Helper functions, relating end nodes and children

noncomputable def endNode_to_endNodeOfChildNonComp {X : Sequent} {a✝ : List Sequent} {subTabs : (Y : Sequent) → Y ∈ a✝ → LocalTableau Y} {E : Sequent} (lrA : LocalRuleApp X a✝) (E_in : E ∈ endNodesOf (LocalTableau.byLocalRule lrA subTabs)) : { x : Sequent // ∃ (h : x ∈ a✝), E ∈ endNodesOf (subTabs x h) }

Equations

• One or more equations did not get rendered due to their size.

theorem endNodeIsEndNodeOfChild {X : Sequent} {a✝ : List Sequent} {subTabs : (Y : Sequent) → Y ∈ a✝ → LocalTableau Y} {E : Sequent} (lrA : LocalRuleApp X a✝) (E_in : E ∈ endNodesOf (LocalTableau.byLocalRule lrA subTabs)) : ∃ (Y : Sequent) (h : Y ∈ a✝), E ∈ endNodesOf (subTabs Y h)

theorem endNodeOfChild_to_endNode {X Y : Sequent} {ltX : LocalTableau X} {C : List Sequent} (lrA : LocalRuleApp X C) (subTabs : (Y : Sequent) → Y ∈ C → LocalTableau Y) (h : ltX = LocalTableau.byLocalRule lrA subTabs) (Y_in : Y ∈ C) {Z : Sequent} (Z_in : Z ∈ endNodesOf (subTabs Y Y_in)) : Z ∈ endNodesOf ltX

Overall Soundness and Invertibility of LocalTableau

theorem localTableauTruth {X : Sequent} (lt : LocalTableau X) {W : Type} (M : KripkeModel W) (w : W) : (M, w)⊨X ↔ ∃ Y ∈ endNodesOf lt, (M, w)⊨Y

theorem localTableauSat {X : Sequent} (lt : LocalTableau X) : HasSat.satisfiable X ↔ ∃ Y ∈ endNodesOf lt, HasSat.satisfiable Y

Local Tableaux make progress

These lemmas are used to show soundness, in particular loadedDiamondPaths.

theorem endNodesOf_basic {X Z : Sequent} {ltZ : LocalTableau Z} : X ∈ endNodesOf ltZ → X.basic

End nodes of any local tableau are basic.

theorem endNodesOf_nonbasic_lt_Sequent {X Y : Sequent} (lt : LocalTableau X) (X_nonbas : ¬X.basic) : Y ∈ endNodesOf lt → lt_Sequent Y X

If X is not basic, then all end nodes Y of a local tableau lt for X are strictly lower than X according to the DM-ordering of their multisets.

theorem non_eq_of_ltSequent {X Y : Sequent} : lt_Sequent X Y → X ≠ Y

If a sequent is lower according the DM-ordering, then it is different.

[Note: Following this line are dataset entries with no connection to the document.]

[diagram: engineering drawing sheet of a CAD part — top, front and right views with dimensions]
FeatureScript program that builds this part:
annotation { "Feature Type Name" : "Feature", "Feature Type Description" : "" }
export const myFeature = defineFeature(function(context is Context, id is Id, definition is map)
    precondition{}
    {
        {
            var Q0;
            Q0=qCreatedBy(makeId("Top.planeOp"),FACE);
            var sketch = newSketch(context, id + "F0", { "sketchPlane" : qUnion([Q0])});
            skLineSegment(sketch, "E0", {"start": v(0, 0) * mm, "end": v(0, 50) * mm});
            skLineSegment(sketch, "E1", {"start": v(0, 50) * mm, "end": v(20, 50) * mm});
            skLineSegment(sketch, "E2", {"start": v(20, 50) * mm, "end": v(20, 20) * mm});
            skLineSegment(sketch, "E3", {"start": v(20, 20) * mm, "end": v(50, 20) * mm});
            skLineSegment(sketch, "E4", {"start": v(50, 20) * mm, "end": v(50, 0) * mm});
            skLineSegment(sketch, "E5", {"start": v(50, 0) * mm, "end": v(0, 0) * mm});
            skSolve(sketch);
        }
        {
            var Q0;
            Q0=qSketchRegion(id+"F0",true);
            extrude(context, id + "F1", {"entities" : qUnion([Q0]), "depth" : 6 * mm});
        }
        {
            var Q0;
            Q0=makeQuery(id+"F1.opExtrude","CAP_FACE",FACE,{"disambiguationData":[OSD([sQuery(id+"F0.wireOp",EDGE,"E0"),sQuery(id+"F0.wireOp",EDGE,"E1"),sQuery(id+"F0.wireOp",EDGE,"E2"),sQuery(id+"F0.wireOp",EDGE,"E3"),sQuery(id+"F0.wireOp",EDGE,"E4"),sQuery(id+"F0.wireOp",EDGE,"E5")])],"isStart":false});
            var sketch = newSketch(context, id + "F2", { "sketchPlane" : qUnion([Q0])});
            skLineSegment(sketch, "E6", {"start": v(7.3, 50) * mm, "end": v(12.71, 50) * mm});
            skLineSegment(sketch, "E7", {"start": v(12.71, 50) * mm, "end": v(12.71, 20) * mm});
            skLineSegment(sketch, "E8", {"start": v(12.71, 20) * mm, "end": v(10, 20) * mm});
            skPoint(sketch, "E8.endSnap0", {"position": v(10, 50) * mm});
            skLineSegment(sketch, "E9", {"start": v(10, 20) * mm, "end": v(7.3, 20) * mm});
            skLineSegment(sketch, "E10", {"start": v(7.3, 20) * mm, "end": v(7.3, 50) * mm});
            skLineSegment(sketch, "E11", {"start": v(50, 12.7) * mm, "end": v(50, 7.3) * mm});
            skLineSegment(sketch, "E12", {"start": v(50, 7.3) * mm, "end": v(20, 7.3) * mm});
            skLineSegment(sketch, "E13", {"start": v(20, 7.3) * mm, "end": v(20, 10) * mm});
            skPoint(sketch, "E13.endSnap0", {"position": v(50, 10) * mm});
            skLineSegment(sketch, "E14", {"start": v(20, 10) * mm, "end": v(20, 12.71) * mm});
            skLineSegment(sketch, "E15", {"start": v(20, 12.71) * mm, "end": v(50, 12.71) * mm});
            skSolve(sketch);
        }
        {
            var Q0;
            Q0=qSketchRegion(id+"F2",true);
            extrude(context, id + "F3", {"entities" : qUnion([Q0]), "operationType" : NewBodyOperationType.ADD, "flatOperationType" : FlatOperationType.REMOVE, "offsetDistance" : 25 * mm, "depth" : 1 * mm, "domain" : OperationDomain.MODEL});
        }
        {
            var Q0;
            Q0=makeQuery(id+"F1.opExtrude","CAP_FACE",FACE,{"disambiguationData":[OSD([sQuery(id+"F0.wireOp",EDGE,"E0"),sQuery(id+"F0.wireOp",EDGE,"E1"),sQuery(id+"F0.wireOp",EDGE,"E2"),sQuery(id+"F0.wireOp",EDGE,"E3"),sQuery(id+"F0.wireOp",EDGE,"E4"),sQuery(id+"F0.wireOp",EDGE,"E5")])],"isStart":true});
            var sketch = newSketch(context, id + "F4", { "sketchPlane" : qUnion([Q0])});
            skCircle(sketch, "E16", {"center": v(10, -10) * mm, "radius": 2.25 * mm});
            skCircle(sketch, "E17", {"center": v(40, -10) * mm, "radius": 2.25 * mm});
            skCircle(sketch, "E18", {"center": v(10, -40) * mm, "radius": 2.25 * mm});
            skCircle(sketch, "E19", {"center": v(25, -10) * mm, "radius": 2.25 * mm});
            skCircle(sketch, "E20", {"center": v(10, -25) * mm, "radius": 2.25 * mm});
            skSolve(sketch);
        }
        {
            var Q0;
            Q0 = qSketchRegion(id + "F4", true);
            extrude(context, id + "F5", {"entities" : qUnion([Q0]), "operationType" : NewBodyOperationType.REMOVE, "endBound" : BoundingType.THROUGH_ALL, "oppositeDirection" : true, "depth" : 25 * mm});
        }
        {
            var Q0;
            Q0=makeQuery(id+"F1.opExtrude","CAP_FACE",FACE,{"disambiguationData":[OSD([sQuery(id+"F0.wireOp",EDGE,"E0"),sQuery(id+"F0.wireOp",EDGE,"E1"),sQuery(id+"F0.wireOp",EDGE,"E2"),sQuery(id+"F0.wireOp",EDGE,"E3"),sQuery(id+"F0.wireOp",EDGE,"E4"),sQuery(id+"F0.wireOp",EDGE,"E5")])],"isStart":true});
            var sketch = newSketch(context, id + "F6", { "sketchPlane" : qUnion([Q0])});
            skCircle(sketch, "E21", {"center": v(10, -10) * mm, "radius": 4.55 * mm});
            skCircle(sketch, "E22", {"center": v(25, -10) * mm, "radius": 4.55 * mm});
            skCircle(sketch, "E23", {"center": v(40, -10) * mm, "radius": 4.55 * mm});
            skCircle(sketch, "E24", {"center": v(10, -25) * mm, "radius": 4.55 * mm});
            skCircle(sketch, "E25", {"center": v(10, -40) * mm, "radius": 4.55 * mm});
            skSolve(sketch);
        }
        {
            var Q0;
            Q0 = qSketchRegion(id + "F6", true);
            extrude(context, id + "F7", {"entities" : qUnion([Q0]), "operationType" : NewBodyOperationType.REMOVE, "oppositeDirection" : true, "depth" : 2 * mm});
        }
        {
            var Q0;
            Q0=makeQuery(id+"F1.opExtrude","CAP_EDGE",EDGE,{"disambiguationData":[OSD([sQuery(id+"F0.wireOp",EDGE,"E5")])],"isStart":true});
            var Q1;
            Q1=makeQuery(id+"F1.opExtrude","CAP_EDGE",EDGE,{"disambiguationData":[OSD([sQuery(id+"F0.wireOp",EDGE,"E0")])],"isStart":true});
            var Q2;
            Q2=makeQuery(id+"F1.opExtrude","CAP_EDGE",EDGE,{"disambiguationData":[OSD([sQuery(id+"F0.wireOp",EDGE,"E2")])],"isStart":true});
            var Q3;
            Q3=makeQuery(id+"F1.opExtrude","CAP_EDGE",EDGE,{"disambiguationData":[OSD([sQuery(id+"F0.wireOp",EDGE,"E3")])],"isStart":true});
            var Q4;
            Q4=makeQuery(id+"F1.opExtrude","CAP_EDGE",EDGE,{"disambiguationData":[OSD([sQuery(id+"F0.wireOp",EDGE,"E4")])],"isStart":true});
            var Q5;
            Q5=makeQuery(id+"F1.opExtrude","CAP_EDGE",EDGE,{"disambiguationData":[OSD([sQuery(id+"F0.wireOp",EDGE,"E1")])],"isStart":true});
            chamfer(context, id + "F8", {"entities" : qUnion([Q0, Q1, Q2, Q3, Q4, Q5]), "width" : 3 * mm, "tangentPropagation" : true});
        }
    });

theorem endNodesOf_nonbasic_non_eq {X Y : Sequent} (lt : LocalTableau X) (X_nonbas : ¬X.basic) : Y ∈ endNodesOf lt → Y ≠ X

If X is not basic, then for all end nodes Y of a local tableau lt for X we have that Y ≠ X.

theorem IsDershowitzMannaLT.irrefl {α : Type u_1} [Preorder α] [WellFoundedLT α] (X : Multiset α) : ¬X.IsDershowitzMannaLT X

theorem non_multisetEqTo_of_ltSequent {X Y : Sequent} : lt_Sequent X Y → ¬X.multisetEqTo Y

If a sequent is lower according to the DM-ordering, then they are multiset-different. (The analogue with finset instead of multiset does not hold.)